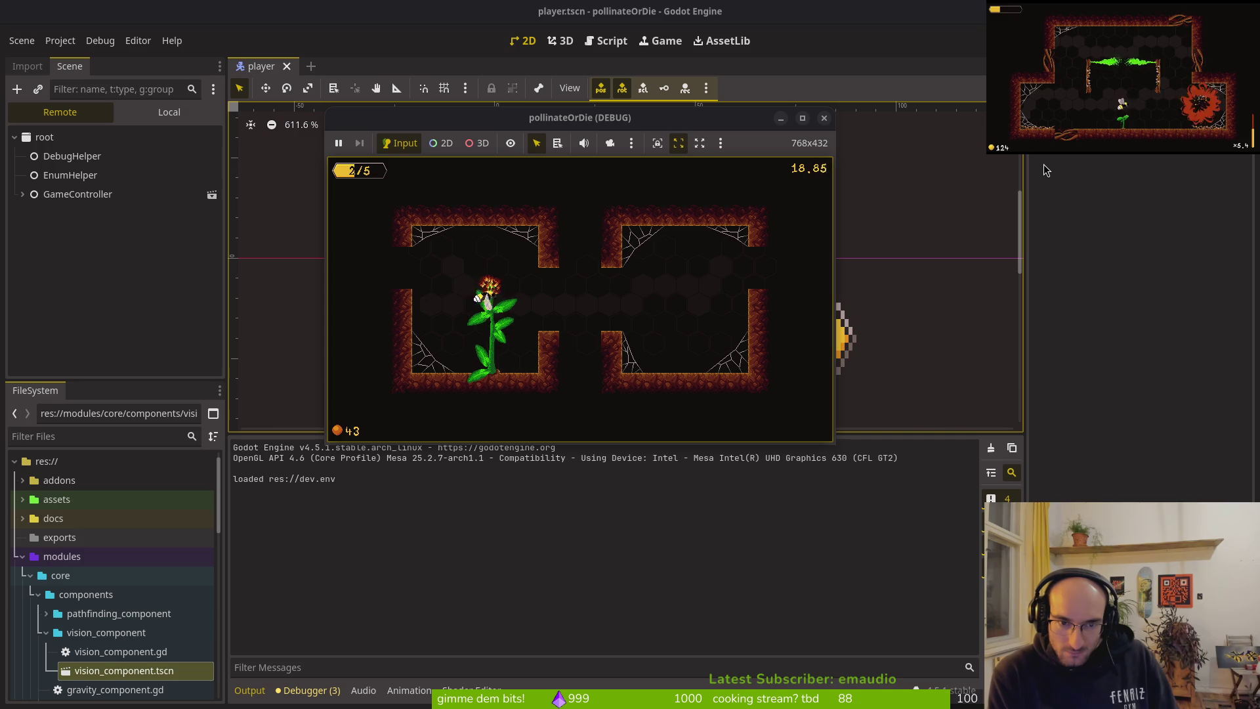
key(Down)
key(Down)
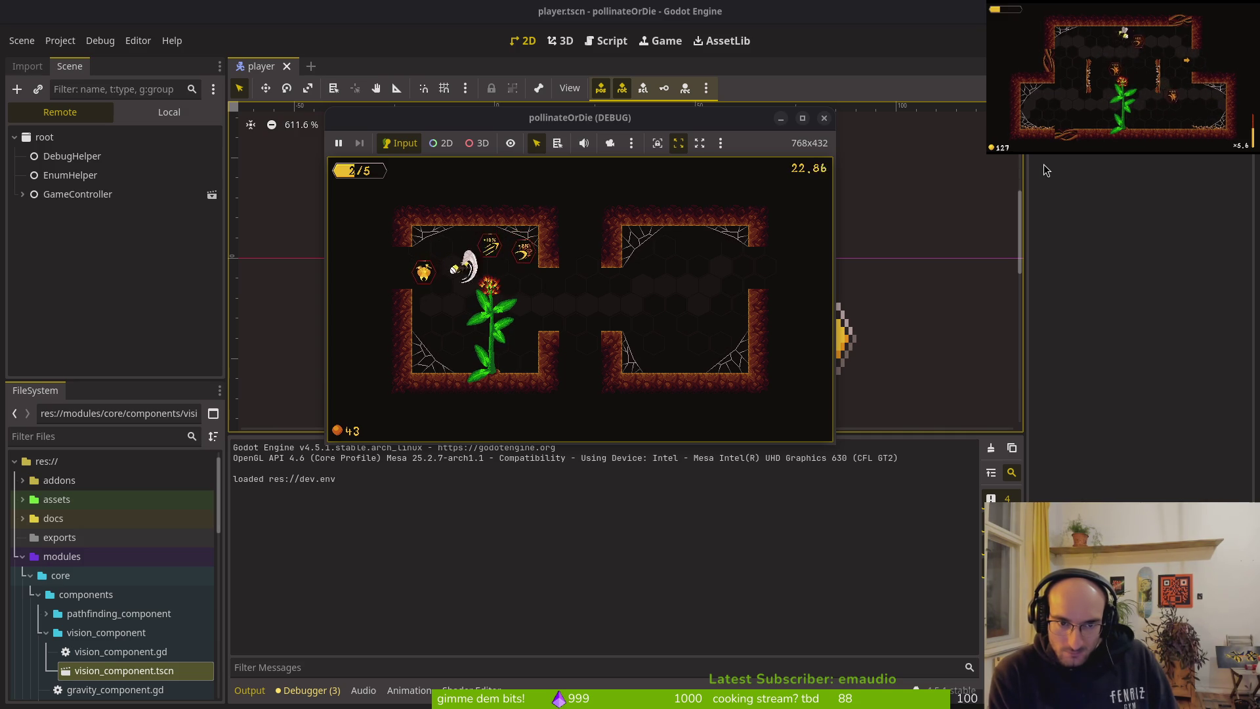
key(Down)
key(Down)
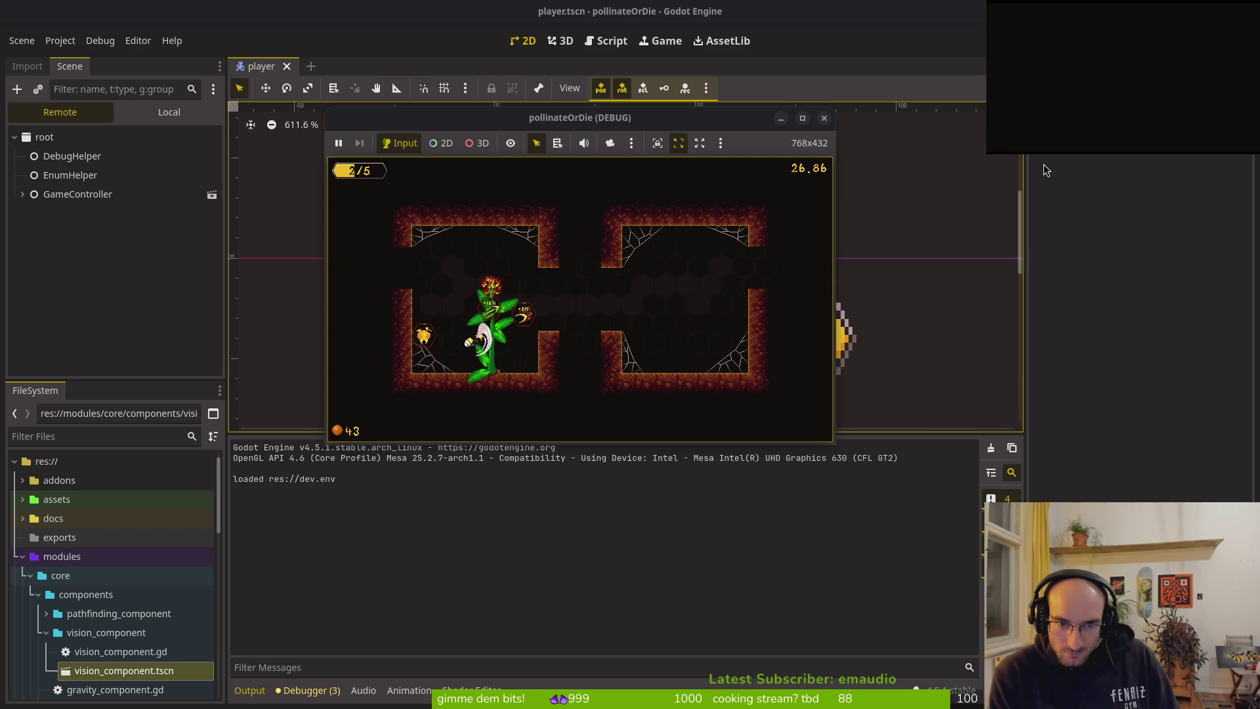
Step: Recheck the hold to auto slash setting, fly into the next room, then stop with F8
key(Escape)
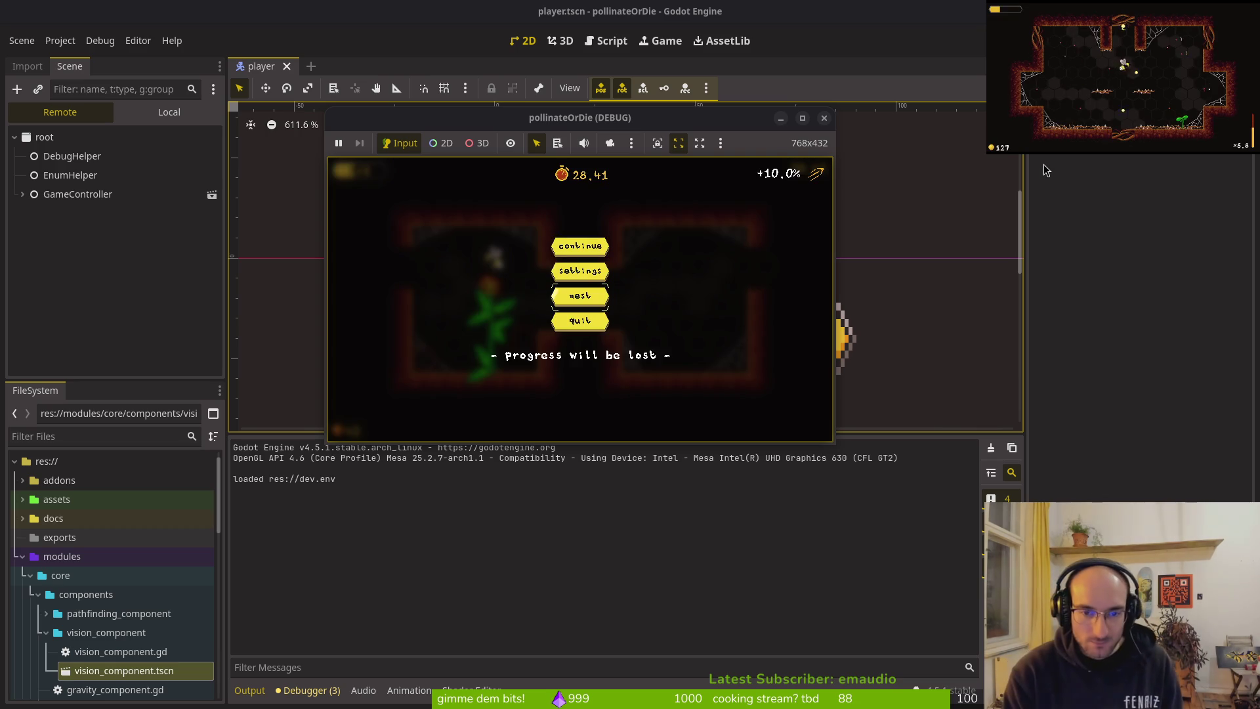
key(Return)
key(Down)
key(Down)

______________________________

## Required action
Before you finish, make sure every line above has been repeated exactly and no picture remains in the copy.

## Task output
key(Down)
key(Down)
key(Down)
key(Down)
Step: Recheck the hold to auto slash setting, fly into the next room, then stop with F8
key(Escape)
key(Return)
key(Down)
key(Down)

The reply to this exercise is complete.